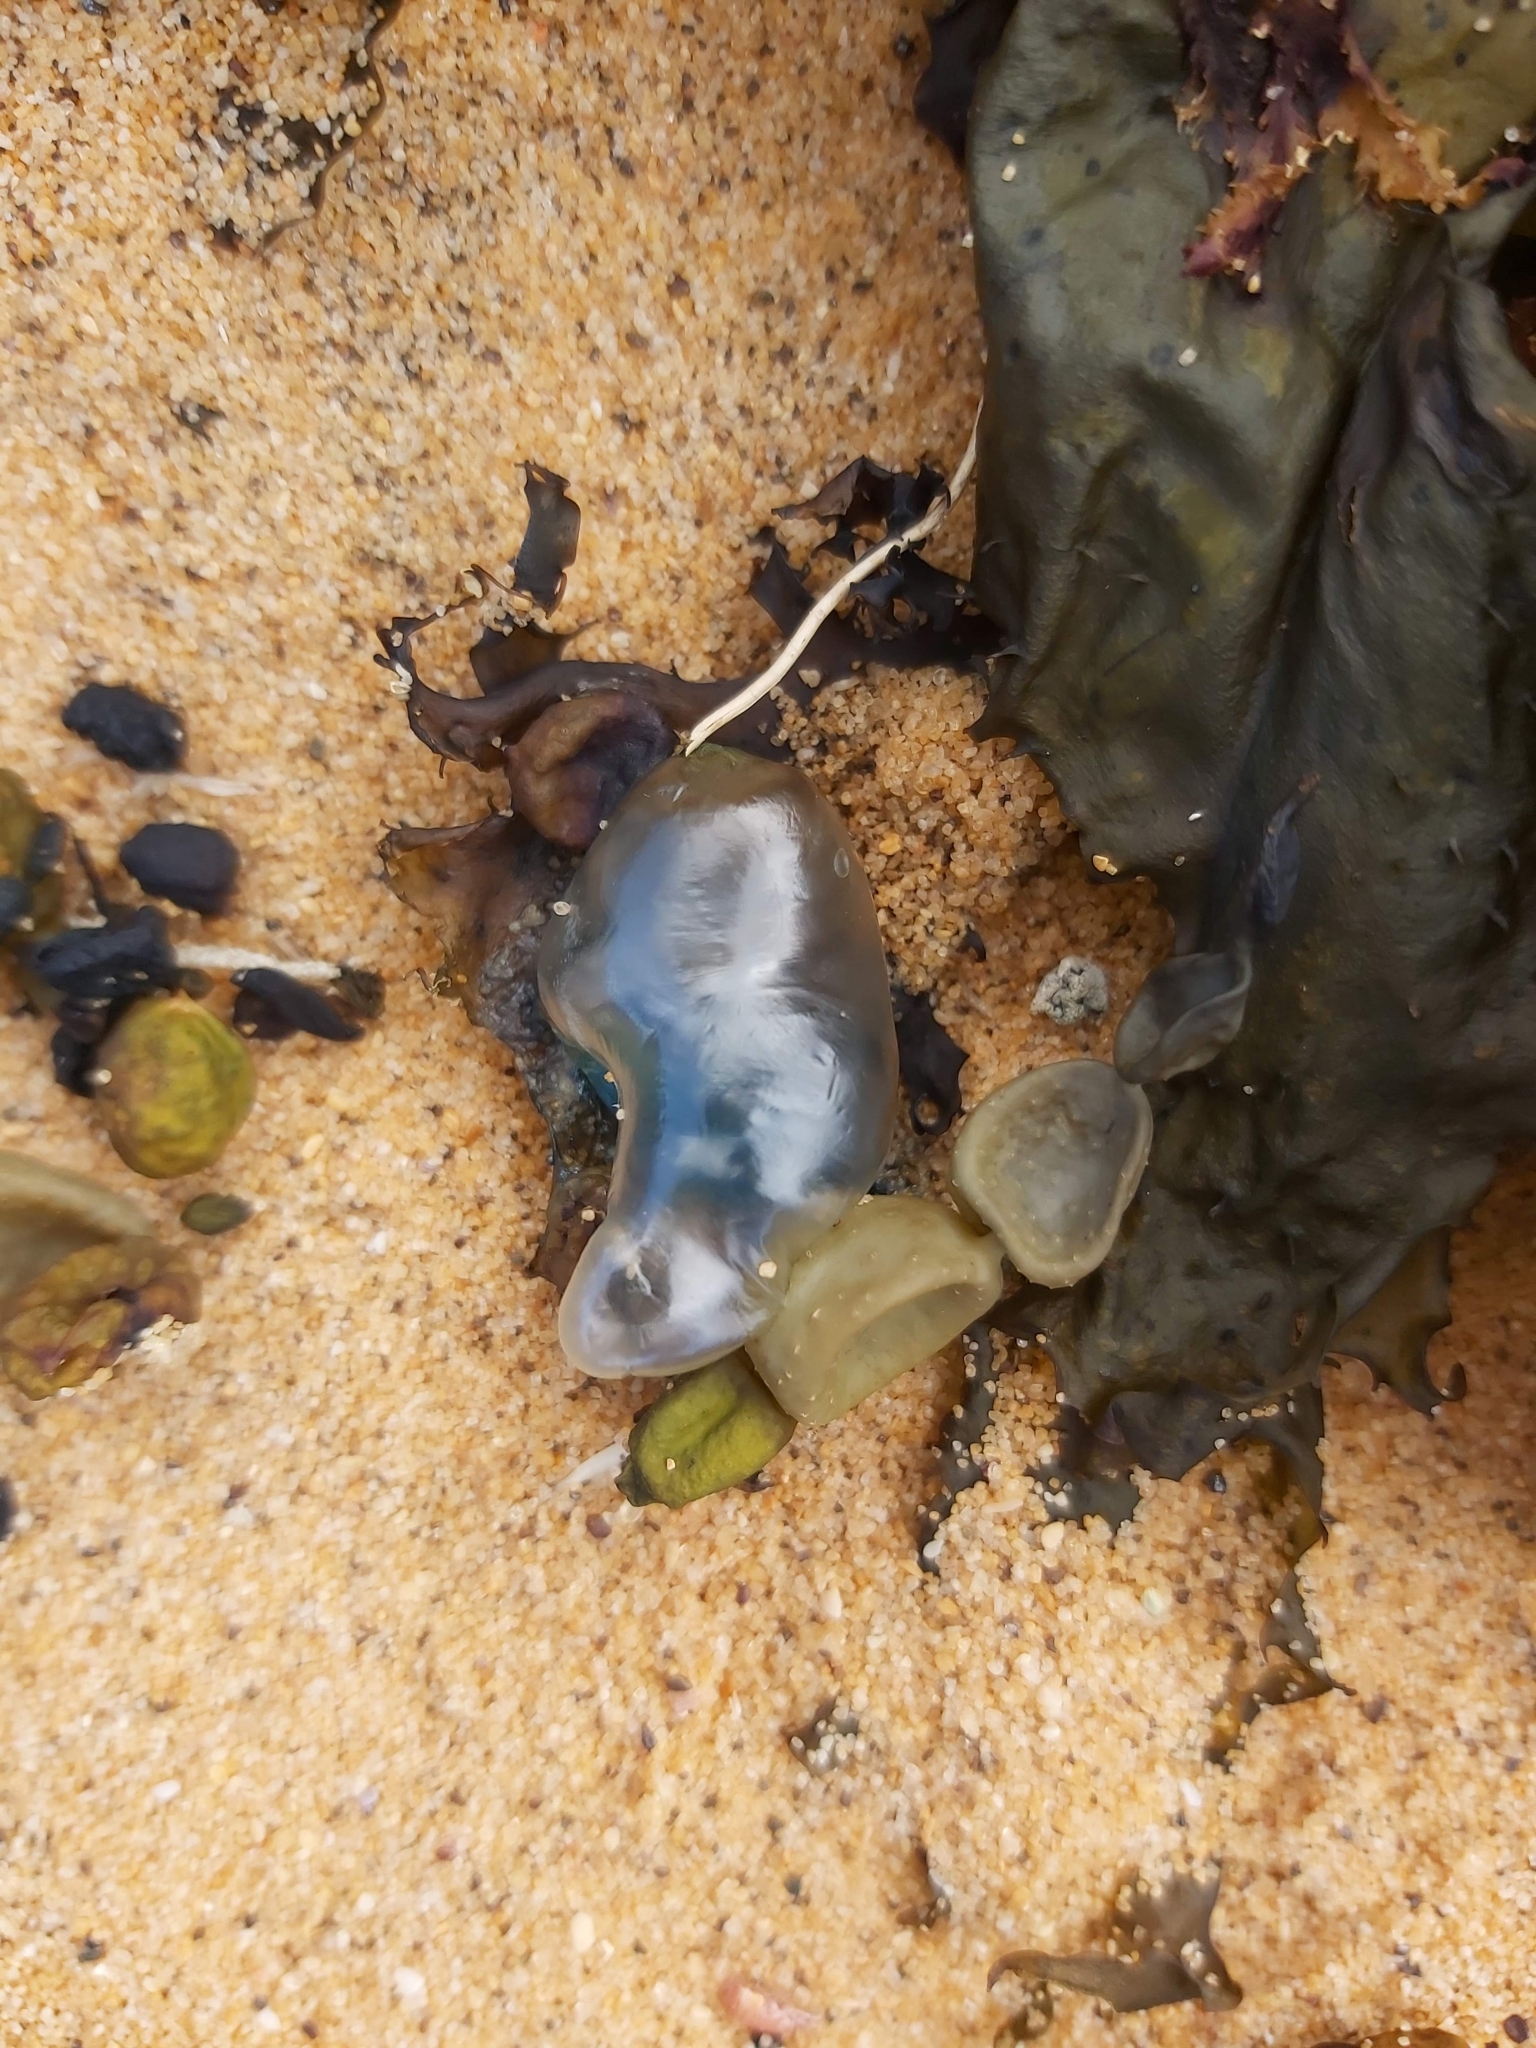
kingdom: Animalia
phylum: Cnidaria
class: Hydrozoa
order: Siphonophorae
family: Physaliidae
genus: Physalia
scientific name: Physalia physalis
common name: Portuguese man-of-war
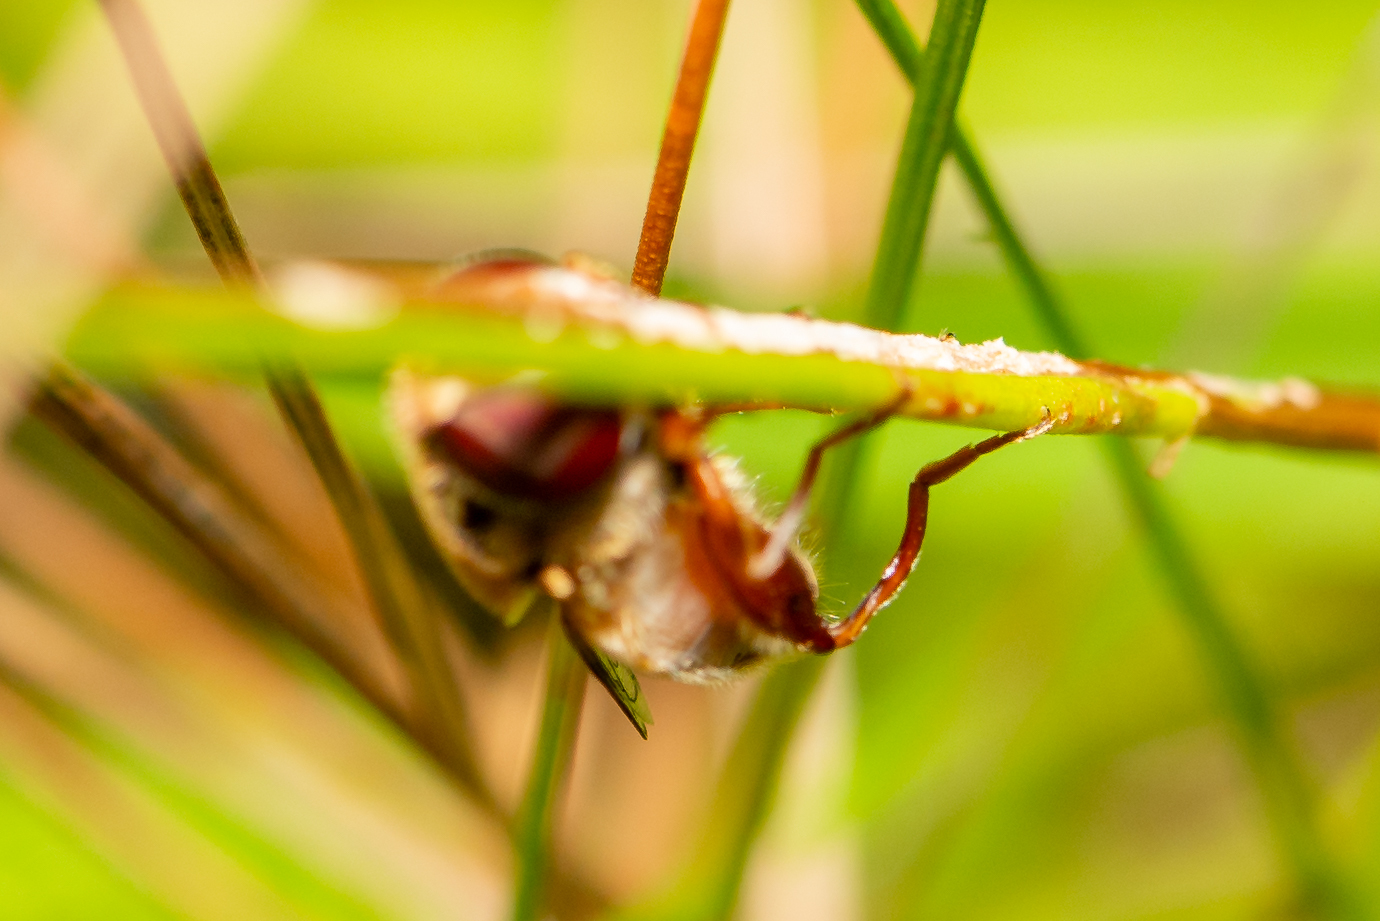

════════════════════

▶ **Instructions for the task**: Copy out the naming lines for every entry above word for word, from kingdom through common name. Leave the pictures out.

▶ **Result of this exercise**:
kingdom: Animalia
phylum: Cnidaria
class: Hydrozoa
order: Siphonophorae
family: Physaliidae
genus: Physalia
scientific name: Physalia physalis
common name: Portuguese man-of-war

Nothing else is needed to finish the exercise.